Zitierlink: https://hdl.handle.net/11858/00-001M-0000-0014-694E-4
Zusammenfassung
The spacing of ridges and valleys reflects the competition between diffusive transport on hill slopes and advective transport in channels, although the underlying lithologic, tectonic, and climatic controls have not been untangled. Here, we measure geochemical and geomorphic properties of catchments in Kruger National Park, where granitic lithology and erosion rates are invariant, enabling us to evaluate how varying rainfall (MAP=470, 550, and 730mm) impacts ridge-valley spacing. Catchment-average erosion rates, based on 10Be concentrations in river sands, are low (3 to 6 m My-1) and vary minimally across the three sites. Our lidar-based, slope-area trends reveal that hill slopes in the dry site are gentle (3%) and short (area of hill-valley transition is 75m2). The terrain has low relief and is highly dissected by small channels.
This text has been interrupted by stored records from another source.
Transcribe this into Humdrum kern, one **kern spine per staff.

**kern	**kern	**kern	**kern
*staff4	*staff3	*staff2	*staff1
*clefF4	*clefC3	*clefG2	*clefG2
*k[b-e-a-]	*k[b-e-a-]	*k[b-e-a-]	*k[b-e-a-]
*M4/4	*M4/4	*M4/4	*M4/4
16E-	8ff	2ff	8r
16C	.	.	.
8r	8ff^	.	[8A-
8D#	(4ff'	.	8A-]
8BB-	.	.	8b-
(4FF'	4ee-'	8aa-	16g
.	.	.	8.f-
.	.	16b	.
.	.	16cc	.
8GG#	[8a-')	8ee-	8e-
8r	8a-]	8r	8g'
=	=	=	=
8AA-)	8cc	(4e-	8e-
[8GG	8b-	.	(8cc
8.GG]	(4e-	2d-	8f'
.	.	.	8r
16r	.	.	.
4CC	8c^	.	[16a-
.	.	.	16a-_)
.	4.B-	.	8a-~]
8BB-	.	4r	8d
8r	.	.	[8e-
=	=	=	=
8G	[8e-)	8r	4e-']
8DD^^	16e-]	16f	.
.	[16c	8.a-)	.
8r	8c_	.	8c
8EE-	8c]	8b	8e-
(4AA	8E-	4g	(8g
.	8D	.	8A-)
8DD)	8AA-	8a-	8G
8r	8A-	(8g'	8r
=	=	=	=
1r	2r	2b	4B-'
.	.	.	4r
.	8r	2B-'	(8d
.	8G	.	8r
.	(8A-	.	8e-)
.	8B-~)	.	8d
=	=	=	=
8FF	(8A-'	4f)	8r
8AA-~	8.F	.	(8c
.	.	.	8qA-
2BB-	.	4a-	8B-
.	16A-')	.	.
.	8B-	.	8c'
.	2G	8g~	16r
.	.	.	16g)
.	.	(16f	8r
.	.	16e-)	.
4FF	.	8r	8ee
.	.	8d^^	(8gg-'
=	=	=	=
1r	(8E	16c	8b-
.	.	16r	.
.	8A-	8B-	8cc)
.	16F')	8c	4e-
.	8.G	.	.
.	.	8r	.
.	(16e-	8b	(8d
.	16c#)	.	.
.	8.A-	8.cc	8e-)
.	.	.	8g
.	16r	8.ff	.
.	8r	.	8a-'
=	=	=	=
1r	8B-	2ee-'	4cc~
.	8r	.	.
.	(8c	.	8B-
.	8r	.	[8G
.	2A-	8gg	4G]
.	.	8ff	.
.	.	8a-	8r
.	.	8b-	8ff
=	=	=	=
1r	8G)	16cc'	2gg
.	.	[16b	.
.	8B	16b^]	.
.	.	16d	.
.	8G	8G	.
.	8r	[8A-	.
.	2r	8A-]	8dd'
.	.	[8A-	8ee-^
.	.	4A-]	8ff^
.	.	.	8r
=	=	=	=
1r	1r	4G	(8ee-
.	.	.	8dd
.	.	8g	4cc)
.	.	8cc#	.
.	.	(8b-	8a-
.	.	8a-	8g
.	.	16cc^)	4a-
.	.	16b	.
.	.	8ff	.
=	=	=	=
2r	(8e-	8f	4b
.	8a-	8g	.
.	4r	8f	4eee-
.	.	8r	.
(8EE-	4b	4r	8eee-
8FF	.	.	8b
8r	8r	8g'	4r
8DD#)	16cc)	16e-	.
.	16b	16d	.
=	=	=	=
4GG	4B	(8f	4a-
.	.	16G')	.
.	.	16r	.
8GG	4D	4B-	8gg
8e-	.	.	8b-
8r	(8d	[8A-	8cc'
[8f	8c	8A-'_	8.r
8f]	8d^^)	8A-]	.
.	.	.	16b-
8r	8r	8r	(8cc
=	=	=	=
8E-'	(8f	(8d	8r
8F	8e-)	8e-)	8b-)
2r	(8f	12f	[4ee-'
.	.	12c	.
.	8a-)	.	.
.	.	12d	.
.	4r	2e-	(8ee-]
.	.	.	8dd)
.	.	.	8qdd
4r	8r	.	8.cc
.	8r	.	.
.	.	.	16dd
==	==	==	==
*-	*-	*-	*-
With increasing rainfall, hill slopes lengthen (transition area increases from 220 to 700m2) and increase in gradient (6 to 8%), resulting in fewer, higher relief catchments. The chemical depletion fraction of ridge-crest regoliths increases with rainfall from 0.3 to 0.7, indicating progressive increase in chemical relative to physical erosion. In the dry site, catenas are relatively undifferentiated, but intermediate and wet site catenas have leached sandy crests and upper side slopes complemented by clay accumulation zones further down slope. The texture of this granitic landscape appears to be set by climate-driven feedbacks among chemical weathering, regolith fabric differentiation and hydrological routing that enhances the vigor of diffusive transport relative to advective transport.